Tasha Hubbard has devoted her academic career to studying the relationship between the buffalo and Great Plains Indigenous people.
Her doctoral dissertation was entitled “The Call of the Buffalo: Exploring Kinship with the Buffalo in Indigenous Creative Expression.” Now, the professor in the University of Alberta’s Faculty of Native Studies and accomplished filmmaker is releasing a new film on the subject called Singing Back the Buffalo.
Produced with Blackfoot Elder Leroy Little Bear of the University of Lethbridge, the film captures a growing movement to repair the lost connection between the buffalo and Indigenous people — a bond that existed for millennia before it was severed by colonialism and decimated buffalo populations.
Central to the theme of Singing Back the Buffalo is the concept of “buffalo consciousness,” a term borrowed by Hubbard from Little Bear to describe the deep ties between Indigenous people and an animal that once covered the North American grasslands.

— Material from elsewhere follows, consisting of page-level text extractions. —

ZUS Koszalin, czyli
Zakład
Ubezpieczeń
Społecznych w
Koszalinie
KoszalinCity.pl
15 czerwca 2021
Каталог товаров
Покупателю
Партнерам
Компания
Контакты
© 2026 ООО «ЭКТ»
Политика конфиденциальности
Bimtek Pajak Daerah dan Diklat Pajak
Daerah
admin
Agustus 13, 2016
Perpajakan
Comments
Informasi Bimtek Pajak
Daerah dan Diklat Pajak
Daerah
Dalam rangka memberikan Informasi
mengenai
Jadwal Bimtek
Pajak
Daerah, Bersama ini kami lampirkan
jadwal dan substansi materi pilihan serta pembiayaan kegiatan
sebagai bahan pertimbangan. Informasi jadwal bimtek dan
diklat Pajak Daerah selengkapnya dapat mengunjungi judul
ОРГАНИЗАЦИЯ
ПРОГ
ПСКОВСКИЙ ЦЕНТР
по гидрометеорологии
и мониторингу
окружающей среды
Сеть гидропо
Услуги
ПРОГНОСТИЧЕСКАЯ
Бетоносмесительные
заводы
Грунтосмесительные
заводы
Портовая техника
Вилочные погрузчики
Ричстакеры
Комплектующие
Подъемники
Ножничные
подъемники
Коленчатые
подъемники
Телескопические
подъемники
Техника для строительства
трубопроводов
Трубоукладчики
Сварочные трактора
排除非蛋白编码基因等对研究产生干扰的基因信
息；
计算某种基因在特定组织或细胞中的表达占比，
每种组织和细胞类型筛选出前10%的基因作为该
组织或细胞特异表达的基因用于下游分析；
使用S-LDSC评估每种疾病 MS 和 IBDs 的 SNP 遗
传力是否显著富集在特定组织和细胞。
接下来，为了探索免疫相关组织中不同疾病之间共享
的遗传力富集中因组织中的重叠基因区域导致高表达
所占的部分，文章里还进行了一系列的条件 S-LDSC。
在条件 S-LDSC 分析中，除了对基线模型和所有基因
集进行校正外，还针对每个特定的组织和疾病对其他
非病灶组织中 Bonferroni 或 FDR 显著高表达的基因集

The film features the 2014 Buffalo Treaty, first signed at the Blackfeet Reservation in Montana and now including signatories from almost 50 North American tribes and nations. The treaty aims to “honor, recognize, and revitalize the time immemorial relationship we have with the buffalo” and to recognize the animal as “an important part of the ecological system.”
“The grasslands are the most threatened ecosystem in the world because of industrial agriculture,” says Hubbard. “Bringing back the buffalo revitalizes plant and animal life, increasing biodiversity.”
Now screening at theatres in Canada and the United States, Singing Back the Buffalo will appear at Metro Cinema in Edmonton on Sept. 14, 15 and 18. An edited version of the film will be broadcast on CBC’s The Nature of Things sometime in early 2025, one of the first Indigenous-directed episodes to air on the program.